The motion argues that the new map violates the 14th and 15th amendments to the Constitution and that the new map represents intentional racial discrimination meant to dilute the power of Black Memphis voters.
“In Memphis and across Shelby County, we’ve built generations of advocacy, organizing, and civic power,” said Gloria Sweet-Love, president of Tennessee’s NAACP chapter. “This intentionally discriminatory map seeks to break that apart by dividing us and weakening our voice at the ballot box.”
Following the U.S. Supreme Court ruling in Louisiana v. Callais gutting parts of the Voting Rights Act, Tennessee Republican lawmakers redrew the state’s congressional map in hopes of upping their advantage from eight of the state’s nine U.S. House seats to all of them.
The new map splits the Democratic stronghold of Memphis across three Congressional districts, giving the Republicans a partisan advantage, according to data analyzed by the Lookout.
Memphis is home to Tennessee’s largest Black population, and under a map created in 2022, it was the only majority-minority Congressional district. The Supreme Court’s Callais ruling made it so states like Tennessee with a history of racial discrimination no longer have to create majority-minority U.S. House seats.
The Memphis seat was not created by the Voting Rights Act, but Republicans hadn’t tried to break it up in previous redistricting cycles for fear that any attempt would violate the law.

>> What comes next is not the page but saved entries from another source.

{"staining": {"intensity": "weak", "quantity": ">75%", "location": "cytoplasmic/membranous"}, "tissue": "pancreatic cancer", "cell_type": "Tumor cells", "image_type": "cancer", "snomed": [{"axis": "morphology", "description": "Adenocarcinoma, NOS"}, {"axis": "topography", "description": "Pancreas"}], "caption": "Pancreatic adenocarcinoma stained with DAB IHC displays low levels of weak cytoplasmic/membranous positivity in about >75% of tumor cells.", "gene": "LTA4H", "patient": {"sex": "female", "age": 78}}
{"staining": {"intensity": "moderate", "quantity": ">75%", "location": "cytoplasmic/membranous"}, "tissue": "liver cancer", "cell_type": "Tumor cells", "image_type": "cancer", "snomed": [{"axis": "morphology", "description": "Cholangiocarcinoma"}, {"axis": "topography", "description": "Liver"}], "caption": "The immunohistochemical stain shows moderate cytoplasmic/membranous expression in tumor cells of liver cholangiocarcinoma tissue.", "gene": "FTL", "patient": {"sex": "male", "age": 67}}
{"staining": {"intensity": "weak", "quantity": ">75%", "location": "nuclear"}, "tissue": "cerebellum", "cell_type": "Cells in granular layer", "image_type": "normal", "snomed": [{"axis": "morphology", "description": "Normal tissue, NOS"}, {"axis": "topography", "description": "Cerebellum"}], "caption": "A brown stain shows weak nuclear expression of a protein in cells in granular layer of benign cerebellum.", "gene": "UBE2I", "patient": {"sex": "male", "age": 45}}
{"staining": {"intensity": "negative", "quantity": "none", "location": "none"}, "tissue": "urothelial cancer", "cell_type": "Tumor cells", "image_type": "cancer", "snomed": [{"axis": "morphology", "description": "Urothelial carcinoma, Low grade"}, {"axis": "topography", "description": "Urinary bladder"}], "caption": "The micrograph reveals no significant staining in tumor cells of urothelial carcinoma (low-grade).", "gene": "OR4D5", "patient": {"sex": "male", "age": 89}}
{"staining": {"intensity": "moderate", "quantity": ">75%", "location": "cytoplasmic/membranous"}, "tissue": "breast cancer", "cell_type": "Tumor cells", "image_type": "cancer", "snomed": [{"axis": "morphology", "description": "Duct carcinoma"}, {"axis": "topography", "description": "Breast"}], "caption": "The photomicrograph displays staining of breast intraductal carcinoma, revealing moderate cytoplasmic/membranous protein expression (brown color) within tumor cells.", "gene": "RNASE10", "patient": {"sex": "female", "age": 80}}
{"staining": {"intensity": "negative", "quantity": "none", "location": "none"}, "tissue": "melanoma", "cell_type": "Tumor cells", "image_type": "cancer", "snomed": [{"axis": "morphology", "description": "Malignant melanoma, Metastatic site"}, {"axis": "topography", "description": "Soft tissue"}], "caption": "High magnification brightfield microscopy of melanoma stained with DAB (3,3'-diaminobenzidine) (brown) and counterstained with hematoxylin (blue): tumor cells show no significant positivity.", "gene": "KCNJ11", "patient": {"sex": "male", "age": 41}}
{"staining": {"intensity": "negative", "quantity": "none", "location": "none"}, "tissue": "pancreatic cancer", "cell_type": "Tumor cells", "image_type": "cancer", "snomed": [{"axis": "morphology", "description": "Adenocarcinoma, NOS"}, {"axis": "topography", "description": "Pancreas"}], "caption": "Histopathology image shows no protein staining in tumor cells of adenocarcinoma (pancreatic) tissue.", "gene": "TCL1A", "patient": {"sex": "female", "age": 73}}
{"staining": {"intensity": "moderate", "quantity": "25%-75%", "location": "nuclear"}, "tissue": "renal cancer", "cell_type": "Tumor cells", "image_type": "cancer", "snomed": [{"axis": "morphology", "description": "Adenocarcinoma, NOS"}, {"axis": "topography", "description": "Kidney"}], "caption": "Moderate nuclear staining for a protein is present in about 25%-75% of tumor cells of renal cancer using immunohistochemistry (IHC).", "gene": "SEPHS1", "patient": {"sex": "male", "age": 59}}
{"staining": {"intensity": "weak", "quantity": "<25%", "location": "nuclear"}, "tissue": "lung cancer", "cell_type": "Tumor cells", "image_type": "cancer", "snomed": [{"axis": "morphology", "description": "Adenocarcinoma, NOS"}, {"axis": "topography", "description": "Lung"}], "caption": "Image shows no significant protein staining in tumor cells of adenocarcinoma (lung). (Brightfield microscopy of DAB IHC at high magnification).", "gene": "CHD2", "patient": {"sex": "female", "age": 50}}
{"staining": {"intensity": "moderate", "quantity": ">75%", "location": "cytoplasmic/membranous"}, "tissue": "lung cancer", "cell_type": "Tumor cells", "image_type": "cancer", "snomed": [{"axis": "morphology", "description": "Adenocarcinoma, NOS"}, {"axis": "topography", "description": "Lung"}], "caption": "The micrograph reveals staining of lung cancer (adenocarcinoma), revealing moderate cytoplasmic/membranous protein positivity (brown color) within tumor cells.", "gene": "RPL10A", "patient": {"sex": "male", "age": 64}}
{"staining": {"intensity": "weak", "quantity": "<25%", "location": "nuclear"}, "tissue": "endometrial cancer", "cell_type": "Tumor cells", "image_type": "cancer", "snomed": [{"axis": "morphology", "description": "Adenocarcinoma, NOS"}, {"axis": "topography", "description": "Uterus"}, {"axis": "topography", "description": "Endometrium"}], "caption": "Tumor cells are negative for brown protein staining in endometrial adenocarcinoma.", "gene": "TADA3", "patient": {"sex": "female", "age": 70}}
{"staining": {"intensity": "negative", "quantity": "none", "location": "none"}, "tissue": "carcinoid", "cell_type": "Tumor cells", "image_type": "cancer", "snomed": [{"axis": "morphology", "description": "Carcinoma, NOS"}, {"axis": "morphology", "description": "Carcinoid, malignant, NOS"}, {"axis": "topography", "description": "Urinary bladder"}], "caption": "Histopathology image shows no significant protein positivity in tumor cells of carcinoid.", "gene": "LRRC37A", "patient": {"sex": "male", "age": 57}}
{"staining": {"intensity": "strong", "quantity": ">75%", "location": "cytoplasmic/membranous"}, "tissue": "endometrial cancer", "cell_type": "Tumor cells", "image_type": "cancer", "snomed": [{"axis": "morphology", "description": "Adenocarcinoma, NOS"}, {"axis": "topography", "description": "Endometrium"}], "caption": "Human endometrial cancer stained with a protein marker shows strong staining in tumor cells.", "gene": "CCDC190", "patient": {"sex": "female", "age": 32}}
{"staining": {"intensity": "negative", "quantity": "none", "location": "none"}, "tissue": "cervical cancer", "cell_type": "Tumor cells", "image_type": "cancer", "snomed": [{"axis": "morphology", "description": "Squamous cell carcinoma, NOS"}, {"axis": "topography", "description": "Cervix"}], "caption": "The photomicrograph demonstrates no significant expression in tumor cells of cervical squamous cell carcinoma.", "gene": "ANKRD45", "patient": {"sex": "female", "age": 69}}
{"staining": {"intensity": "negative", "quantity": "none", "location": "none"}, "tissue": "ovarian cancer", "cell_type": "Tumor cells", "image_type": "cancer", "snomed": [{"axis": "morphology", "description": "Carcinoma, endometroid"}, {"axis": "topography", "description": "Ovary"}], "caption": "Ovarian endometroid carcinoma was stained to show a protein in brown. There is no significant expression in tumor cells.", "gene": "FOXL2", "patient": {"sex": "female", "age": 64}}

When state Republican lawmakers created the new map in May, several contended the newly drawn map was for partisan advantage and not intentionally racially discriminatory.
Republicans and Democrats have been engaged in a full-scale mid-cycle redistricting battle across the nation, with each party trying to gerrymander as many seats as possible in several states. Gerrymandering is the process by which lawmakers create bizarrely drawn districts in order to maximize their partisan advantage.
In Tennessee, President Donald Trump won 64% of the state’s popular vote in 2024, but Republicans currently control 89% of the U.S. House seats.
Trump started the redistricting campaign by pressuring Republicans to draw a new map in Texas, netting them the advantage in more U.S. House seats, after which both Democratic and Republican-controlled states began doing the same.
The NAACP’s federal lawsuit has been consolidated with the League of Women Voters’ suit against the map and is one of two still pending against the new map. The NAACP’s state lawsuit was dismissed last month.
The other lawsuit still active is an ACLU lawsuit challenging the map, also arguing it is discriminatory.